Approved for trial (50 edits). Please provide a link to the relevant contributions and/or diffs when the trial is complete. BJTalk 19:16, 26 August 2008 (UTC)[reply]

Trial complete. All the edits are contiguous in the bot's contribs.[1] Anomie 21:39, 26 August 2008 (UTC)[reply]

((BAGAssistanceNeeded))

Haven't reviewed all the edits, but what I see looks good. I do note a couple of instances where the bot ended up fixing redirects broken due to vandalism; I'm not offhand sure what, if anything, could or should be done about that, other than maybe adding a separate delay (besides the existing 5 minute delay after any edit) to make the bot not edit any page within less than 24(?) hours after the (latest) edit that actually broke the refs. —Ilmari Karonen (talk) 17:52, 31 August 2008 (UTC)[reply]
That's not a bad idea, but then of course it won't fix new legitimate breakages for that same period of time. What is the normal turnaround time for recent changes vandal patrollers fixing something like that? Anomie 19:03, 31 August 2008 (UTC)[reply]
Hard to say, but I'd guess it varies a lot. Most simple page-blanking vandalism is caught and reverted in minutes if not seconds by bots and human RC patrollers. The rest is likely to linger until someone spots it on their watchlist (hours to days), or, in the worst case, just happens to stumble across that page and notices something funny (weeks to years). So it all boils down to just picking a cutoff to minimize the risks in either direction; I suggested 24 hours since I'd guess that'd probably be enough for most well-watched pages, but certainly one could argue for changing it either way.
I do know that some interwiki bots tend to be a bit too hasty with this, not unfrequently "fixing" partially blanked articles by restoring the IW links. Even here I have no statistics, just some personal experience that has led me to double-check any bot edits on my watchlist that claim to add more than one new interwiki link. —Ilmari Karonen (talk) 19:43, 31 August 2008 (UTC)[reply]
I also check all edits on my watchlist, bot or not, just in case some vandalism was hidden by a later bot edit. Anyway, I added the necessary code to check this once the proper timeframe is determined. Anomie 19:46, 31 August 2008 (UTC)[reply]
Looks good, except... if I'm reading the code right, shouldn't it really be checking the timestamp of the revision after the one in which the ref was found? —Ilmari Karonen (talk) 19:54, 31 August 2008 (UTC)[reply]
D'oh. Yes, you're right. I neglected to take into account the possibility that edits can have long gaps between them. Thanks! New code is uploading now, check in a minute or two. Anomie 20:13, 31 August 2008 (UTC)[reply]

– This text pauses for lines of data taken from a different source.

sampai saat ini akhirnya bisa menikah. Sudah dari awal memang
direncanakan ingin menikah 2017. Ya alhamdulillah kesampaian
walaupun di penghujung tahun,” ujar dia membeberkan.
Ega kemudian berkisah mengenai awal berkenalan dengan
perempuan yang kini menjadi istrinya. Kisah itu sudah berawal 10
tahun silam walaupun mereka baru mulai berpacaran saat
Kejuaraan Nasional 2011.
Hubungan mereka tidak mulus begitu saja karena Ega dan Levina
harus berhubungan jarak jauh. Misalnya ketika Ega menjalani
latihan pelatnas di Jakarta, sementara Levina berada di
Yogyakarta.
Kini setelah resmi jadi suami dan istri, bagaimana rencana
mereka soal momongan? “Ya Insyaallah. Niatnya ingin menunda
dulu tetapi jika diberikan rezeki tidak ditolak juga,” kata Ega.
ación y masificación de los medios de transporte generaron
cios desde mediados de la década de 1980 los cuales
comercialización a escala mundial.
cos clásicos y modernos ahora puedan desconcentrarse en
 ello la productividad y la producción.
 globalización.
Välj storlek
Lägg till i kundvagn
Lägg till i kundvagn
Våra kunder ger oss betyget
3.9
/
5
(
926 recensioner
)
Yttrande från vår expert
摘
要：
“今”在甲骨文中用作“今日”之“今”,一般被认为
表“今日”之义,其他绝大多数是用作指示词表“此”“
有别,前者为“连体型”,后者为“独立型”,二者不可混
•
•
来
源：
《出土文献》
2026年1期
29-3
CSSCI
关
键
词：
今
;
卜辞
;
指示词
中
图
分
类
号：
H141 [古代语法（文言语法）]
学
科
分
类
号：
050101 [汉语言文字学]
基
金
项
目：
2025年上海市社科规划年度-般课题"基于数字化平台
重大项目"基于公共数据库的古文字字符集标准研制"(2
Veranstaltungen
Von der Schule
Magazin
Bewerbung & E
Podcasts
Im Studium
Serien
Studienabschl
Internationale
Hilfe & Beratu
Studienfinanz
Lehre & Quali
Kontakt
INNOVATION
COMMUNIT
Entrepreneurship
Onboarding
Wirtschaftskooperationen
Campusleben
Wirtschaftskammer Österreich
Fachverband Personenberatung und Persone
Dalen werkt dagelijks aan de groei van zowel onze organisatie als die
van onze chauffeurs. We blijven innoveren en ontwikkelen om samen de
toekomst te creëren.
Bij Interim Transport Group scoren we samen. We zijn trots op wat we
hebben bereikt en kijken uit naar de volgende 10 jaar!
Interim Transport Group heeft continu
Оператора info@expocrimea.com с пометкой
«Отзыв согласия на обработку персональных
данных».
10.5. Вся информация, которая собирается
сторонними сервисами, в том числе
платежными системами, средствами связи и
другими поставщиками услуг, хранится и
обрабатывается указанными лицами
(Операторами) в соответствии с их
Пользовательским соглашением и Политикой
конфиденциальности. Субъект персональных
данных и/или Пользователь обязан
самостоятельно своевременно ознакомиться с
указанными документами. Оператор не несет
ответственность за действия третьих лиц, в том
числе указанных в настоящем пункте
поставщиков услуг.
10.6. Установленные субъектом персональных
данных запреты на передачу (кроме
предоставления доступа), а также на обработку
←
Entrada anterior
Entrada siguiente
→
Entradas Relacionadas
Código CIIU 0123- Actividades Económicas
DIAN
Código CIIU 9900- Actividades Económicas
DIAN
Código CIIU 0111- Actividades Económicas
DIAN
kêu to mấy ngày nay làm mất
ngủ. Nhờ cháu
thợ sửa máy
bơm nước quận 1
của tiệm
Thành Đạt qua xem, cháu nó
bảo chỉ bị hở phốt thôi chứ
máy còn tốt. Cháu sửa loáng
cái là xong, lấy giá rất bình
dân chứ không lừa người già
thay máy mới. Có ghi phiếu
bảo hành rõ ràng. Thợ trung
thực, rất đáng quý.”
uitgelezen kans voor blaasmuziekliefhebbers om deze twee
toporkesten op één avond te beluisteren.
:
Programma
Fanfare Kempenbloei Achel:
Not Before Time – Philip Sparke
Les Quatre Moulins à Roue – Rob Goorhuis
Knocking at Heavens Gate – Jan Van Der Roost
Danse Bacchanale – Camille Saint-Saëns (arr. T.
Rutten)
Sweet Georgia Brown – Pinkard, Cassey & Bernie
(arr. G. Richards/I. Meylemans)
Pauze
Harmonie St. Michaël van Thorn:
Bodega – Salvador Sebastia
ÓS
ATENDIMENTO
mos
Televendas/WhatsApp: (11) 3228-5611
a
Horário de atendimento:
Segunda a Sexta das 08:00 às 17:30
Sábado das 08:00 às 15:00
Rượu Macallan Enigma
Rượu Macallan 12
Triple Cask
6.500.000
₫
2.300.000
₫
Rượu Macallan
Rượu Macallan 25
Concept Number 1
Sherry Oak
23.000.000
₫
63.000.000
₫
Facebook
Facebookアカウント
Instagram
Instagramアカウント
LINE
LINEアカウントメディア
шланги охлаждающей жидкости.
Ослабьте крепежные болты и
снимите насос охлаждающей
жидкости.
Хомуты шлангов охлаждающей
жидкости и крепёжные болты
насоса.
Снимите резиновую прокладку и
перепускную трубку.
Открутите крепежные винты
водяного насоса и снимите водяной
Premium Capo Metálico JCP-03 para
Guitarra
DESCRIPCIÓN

I'd say five minutes, ClueBot triggers within 10 seconds, Hugglers within a minute usually. BJTalk 12:26, 1 September 2008 (UTC)[reply]

Sounds good, that's what I already have it set at. Unless anyone has other comments, I'm just awaiting the final approval (or rejection). Anomie 16:46, 1 September 2008 (UTC)[reply]


The above discussion is preserved as an archive of the debate. Please do not modify it. Subsequent comments should be made in a new section.